# Work required
Every line of the entries with the word "lines" in it should be shown.

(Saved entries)
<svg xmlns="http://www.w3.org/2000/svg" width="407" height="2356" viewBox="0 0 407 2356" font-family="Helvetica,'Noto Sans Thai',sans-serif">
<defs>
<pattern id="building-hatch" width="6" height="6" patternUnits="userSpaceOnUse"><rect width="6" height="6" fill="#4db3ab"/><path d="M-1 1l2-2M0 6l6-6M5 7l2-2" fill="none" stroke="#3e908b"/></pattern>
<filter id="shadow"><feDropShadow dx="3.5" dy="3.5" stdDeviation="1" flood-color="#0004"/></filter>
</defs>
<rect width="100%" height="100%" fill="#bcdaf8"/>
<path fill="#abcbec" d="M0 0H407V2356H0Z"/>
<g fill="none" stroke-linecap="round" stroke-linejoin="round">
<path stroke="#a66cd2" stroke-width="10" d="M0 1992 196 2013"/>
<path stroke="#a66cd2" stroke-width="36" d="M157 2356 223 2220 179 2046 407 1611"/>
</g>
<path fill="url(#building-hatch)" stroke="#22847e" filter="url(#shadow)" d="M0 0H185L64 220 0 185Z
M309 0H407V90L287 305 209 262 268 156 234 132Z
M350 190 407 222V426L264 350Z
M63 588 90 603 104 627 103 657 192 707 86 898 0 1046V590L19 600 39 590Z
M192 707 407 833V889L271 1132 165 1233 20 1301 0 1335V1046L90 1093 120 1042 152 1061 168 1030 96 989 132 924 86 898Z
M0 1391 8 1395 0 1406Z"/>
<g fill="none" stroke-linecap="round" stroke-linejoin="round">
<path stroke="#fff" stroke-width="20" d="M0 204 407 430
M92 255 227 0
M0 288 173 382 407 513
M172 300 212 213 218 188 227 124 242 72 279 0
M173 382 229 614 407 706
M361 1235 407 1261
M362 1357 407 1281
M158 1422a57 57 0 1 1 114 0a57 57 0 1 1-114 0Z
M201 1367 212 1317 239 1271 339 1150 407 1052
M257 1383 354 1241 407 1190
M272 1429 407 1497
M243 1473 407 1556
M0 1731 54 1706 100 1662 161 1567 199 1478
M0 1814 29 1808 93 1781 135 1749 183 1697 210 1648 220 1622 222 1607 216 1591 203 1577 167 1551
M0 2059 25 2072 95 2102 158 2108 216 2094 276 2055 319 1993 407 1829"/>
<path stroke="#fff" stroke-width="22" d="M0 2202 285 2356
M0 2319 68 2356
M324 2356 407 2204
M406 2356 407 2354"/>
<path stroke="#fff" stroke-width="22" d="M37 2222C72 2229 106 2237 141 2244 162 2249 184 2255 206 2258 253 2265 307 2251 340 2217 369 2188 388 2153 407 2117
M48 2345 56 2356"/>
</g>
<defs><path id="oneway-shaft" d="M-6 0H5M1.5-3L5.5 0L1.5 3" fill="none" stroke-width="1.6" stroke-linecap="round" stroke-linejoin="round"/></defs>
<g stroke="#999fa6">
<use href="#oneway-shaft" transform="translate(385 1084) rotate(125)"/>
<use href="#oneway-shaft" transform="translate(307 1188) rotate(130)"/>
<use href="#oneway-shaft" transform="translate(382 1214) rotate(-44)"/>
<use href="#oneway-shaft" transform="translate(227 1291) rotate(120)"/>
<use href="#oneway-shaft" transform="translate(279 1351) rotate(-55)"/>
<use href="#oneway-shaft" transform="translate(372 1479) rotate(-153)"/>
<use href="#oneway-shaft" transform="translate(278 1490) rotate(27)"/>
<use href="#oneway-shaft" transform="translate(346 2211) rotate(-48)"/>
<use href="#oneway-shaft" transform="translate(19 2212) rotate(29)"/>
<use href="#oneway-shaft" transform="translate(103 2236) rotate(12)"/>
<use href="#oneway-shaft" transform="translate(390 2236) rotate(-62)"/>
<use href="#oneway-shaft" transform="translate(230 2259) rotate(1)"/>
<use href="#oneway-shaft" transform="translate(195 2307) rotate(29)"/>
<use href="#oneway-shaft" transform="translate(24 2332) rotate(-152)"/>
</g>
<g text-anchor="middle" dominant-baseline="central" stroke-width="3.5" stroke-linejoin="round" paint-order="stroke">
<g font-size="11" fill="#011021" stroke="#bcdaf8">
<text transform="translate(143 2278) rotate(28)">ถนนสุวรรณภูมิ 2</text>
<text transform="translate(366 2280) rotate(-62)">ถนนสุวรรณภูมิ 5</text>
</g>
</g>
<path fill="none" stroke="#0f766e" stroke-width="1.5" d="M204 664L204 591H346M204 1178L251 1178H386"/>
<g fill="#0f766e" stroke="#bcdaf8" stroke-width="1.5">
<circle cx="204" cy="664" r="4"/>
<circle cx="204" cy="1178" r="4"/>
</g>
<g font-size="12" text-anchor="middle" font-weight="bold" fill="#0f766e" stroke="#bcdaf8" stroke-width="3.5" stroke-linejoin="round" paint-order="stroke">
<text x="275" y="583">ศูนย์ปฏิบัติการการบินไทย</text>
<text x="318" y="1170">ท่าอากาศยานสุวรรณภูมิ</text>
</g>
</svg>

...

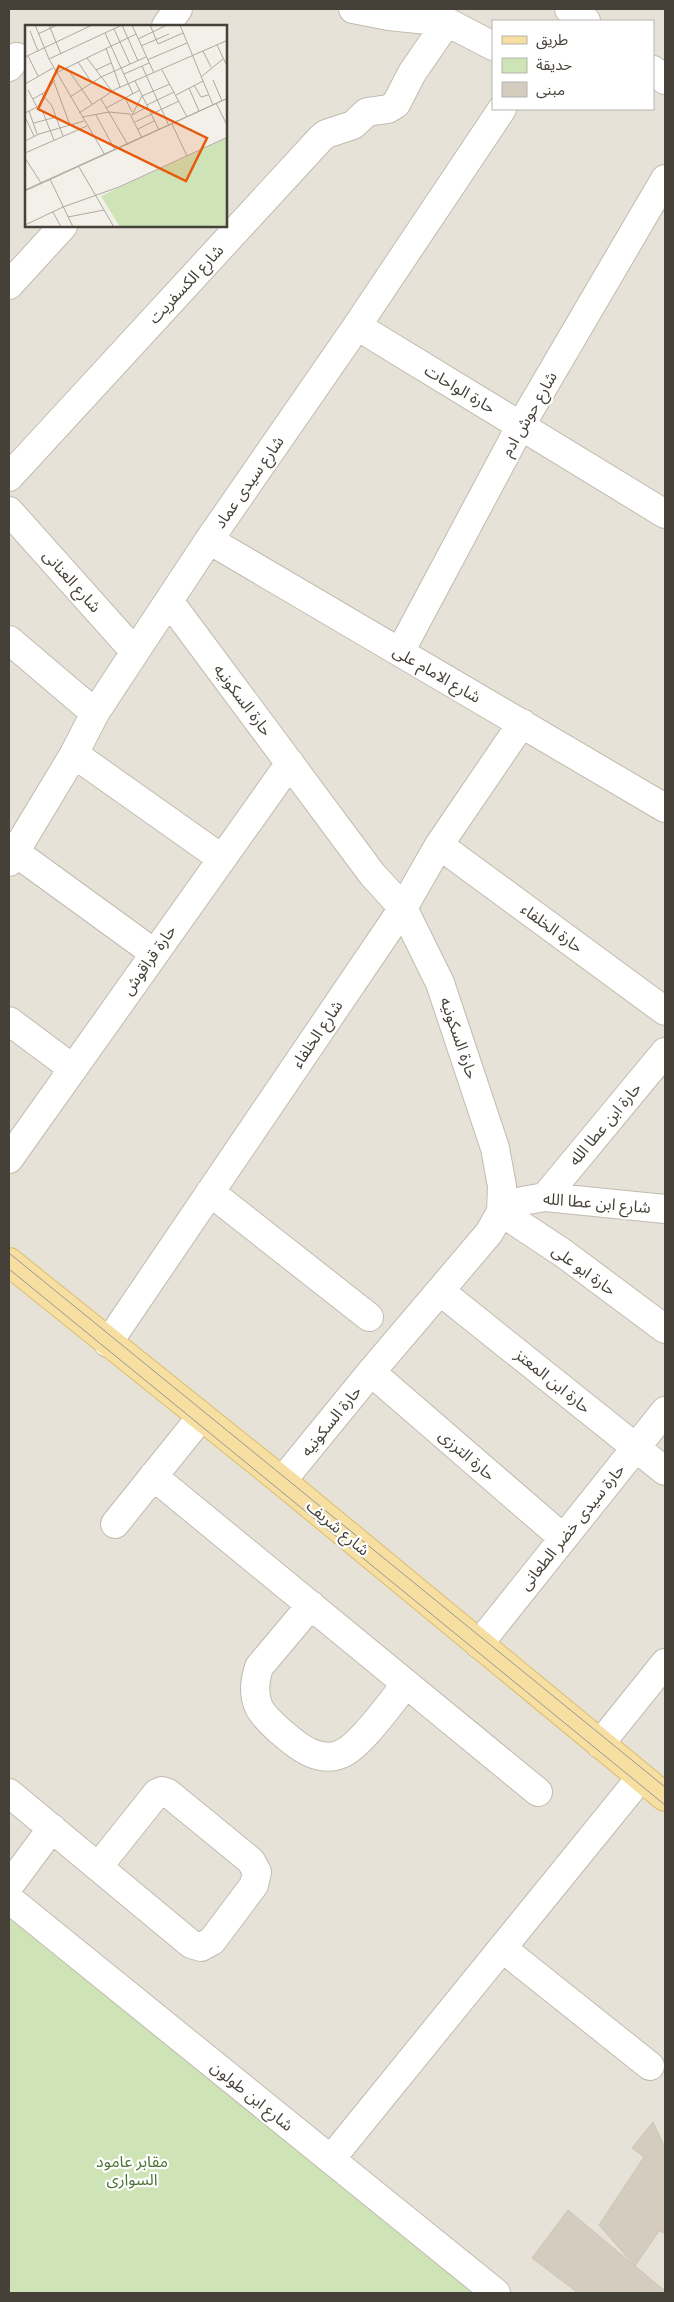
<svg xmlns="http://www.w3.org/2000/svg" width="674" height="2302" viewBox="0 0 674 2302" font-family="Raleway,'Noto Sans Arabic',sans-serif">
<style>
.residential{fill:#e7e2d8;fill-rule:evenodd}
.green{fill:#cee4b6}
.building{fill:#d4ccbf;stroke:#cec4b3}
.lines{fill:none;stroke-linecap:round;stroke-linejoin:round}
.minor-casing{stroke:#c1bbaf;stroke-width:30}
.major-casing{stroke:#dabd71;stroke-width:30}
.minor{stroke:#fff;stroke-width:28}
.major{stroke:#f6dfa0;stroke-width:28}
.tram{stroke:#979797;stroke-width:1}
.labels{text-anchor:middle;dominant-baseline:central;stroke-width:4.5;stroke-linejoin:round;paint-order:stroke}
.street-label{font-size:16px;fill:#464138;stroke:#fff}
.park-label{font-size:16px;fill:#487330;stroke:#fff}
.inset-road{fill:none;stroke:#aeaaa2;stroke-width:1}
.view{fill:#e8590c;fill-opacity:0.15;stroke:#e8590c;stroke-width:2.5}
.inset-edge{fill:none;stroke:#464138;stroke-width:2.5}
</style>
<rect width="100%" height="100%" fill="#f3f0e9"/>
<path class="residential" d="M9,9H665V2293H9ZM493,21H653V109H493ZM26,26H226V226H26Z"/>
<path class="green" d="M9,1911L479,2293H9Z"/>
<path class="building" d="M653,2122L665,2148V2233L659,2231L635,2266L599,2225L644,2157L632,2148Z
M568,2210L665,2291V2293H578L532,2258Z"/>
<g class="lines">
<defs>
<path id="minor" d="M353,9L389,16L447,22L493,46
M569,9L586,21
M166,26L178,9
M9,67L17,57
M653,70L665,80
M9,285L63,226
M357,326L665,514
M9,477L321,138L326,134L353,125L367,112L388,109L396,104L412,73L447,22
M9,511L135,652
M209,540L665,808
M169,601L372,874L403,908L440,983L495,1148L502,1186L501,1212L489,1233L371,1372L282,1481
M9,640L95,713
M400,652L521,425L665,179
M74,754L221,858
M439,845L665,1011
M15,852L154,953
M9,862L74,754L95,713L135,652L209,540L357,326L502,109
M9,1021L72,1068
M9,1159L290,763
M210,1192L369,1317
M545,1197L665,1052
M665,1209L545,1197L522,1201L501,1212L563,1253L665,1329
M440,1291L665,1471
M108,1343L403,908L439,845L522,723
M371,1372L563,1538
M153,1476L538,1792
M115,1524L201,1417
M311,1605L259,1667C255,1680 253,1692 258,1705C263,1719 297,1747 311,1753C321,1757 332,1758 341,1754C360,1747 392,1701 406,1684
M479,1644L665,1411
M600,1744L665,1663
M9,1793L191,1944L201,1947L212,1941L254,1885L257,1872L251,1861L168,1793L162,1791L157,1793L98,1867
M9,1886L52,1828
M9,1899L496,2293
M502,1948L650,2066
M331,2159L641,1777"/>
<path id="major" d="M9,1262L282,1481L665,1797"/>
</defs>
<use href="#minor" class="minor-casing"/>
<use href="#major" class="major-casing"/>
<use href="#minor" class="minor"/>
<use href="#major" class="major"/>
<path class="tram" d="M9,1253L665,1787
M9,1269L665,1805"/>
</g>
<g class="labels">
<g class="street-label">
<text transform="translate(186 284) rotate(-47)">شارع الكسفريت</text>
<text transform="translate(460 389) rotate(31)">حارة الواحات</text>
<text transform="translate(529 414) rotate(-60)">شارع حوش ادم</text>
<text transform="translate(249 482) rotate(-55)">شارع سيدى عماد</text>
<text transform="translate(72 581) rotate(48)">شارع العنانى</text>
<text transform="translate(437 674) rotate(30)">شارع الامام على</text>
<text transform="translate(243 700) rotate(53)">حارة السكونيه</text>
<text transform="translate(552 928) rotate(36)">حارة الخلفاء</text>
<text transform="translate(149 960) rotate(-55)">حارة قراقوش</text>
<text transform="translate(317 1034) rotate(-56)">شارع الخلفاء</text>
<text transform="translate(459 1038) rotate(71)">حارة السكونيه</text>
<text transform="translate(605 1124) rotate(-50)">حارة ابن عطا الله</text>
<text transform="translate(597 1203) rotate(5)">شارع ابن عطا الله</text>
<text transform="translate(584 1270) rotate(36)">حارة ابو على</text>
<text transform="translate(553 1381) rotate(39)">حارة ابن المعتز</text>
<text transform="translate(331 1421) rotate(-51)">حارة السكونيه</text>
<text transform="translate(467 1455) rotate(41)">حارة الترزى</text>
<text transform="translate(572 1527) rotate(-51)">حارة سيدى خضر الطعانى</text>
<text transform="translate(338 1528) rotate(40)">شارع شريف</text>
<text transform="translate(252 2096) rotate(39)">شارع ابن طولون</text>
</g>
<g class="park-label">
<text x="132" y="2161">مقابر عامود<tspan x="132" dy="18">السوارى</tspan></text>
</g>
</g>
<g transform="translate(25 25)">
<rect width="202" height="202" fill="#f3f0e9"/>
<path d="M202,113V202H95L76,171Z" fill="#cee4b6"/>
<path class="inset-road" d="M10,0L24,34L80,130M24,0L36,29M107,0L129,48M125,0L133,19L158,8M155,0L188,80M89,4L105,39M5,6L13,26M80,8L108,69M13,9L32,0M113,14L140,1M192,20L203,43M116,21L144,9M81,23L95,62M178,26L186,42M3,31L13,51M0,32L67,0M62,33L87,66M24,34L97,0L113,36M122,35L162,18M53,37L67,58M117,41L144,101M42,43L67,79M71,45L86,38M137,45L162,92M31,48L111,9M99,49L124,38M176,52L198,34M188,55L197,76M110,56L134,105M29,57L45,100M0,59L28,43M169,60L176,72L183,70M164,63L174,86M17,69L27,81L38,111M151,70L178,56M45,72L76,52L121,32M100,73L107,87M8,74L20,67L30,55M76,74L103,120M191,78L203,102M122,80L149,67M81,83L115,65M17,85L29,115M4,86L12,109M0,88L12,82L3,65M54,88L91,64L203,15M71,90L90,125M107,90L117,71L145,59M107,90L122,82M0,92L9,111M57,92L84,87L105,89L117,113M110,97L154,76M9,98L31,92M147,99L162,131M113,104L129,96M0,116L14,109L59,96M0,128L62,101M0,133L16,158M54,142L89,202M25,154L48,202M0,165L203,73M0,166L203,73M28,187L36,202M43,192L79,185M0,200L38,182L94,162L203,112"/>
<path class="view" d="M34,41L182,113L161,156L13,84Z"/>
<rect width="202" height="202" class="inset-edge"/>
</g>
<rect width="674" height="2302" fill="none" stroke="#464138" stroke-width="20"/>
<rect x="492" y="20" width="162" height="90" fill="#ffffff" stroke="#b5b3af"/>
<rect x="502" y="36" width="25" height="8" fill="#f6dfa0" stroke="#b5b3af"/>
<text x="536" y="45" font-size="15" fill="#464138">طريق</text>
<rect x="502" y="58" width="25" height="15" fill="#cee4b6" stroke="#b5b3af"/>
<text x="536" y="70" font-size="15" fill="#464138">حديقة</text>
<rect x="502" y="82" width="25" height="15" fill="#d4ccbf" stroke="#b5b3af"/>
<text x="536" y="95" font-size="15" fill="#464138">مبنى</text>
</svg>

---

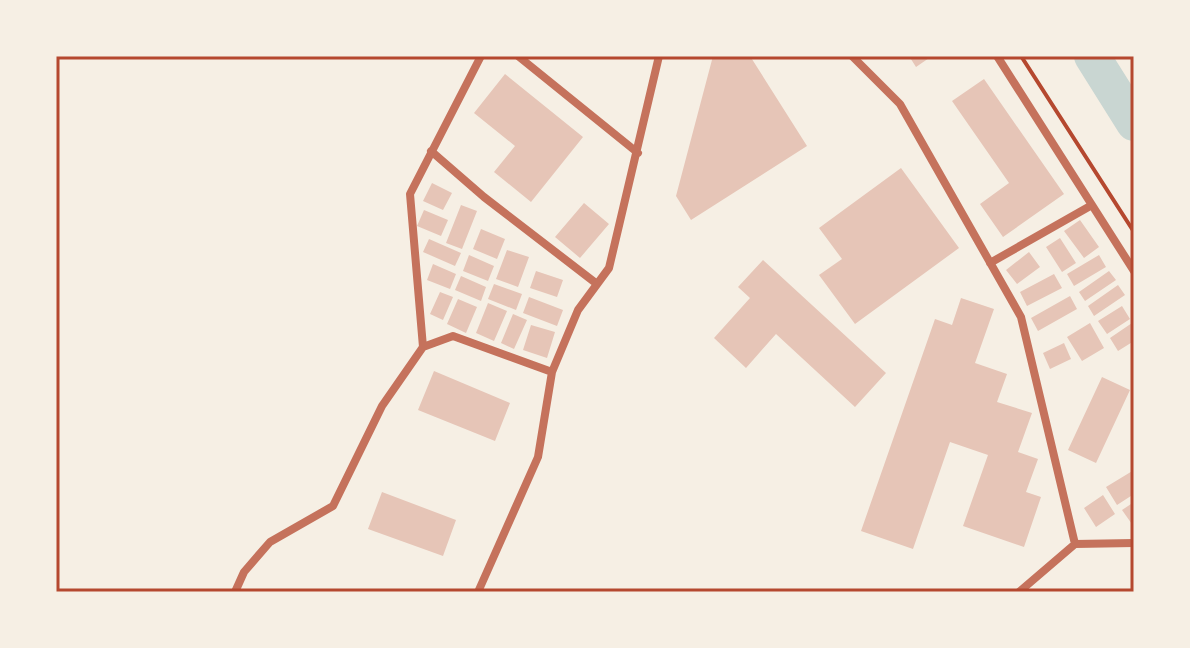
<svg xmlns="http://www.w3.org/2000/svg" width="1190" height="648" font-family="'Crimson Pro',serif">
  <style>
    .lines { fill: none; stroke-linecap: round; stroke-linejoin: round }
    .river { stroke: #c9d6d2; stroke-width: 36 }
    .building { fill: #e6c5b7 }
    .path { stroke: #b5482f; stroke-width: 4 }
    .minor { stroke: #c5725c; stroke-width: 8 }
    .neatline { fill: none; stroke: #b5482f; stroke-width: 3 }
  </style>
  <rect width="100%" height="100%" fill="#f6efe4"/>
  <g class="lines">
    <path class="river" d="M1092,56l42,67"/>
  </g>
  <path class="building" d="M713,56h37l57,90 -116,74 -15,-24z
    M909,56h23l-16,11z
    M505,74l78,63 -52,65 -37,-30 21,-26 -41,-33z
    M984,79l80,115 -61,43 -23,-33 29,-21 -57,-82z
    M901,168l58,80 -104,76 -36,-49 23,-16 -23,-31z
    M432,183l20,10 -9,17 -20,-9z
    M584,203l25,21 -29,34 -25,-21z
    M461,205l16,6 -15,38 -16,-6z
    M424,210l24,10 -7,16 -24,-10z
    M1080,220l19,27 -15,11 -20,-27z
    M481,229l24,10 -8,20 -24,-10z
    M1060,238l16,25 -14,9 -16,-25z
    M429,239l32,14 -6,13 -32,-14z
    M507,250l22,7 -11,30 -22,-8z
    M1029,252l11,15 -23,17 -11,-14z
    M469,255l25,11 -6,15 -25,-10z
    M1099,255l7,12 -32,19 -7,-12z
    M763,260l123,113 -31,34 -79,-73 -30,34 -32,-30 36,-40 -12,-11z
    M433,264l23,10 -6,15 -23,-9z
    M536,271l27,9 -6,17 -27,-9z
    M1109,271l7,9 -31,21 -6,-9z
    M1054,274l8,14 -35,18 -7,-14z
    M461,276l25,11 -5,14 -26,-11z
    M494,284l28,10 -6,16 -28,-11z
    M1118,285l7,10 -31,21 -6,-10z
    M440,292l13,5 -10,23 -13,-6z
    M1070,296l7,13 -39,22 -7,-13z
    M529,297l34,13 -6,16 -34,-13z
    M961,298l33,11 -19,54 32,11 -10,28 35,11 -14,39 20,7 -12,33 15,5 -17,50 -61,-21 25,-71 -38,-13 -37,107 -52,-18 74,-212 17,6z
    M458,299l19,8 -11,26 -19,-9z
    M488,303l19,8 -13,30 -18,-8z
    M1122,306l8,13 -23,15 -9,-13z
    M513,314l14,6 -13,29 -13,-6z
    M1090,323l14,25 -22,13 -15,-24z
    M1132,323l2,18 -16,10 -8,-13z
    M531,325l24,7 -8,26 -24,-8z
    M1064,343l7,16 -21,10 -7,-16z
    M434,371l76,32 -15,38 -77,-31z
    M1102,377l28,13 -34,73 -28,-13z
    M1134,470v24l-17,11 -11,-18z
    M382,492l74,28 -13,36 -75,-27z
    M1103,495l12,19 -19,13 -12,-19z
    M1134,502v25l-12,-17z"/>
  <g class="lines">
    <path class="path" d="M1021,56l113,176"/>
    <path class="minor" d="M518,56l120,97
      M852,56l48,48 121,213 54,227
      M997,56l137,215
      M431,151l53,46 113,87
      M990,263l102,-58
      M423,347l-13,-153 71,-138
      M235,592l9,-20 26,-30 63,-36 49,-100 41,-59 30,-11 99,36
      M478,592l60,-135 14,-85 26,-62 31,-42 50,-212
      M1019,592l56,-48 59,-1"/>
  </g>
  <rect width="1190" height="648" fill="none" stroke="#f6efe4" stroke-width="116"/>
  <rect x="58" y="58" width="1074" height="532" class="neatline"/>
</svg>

# Output below
.lines{fill:none;stroke-linecap:round;stroke-linejoin:round}
<g class="lines">
    .lines { fill: none; stroke-linecap: round; stroke-linejoin: round }
  <g class="lines">
  <g class="lines">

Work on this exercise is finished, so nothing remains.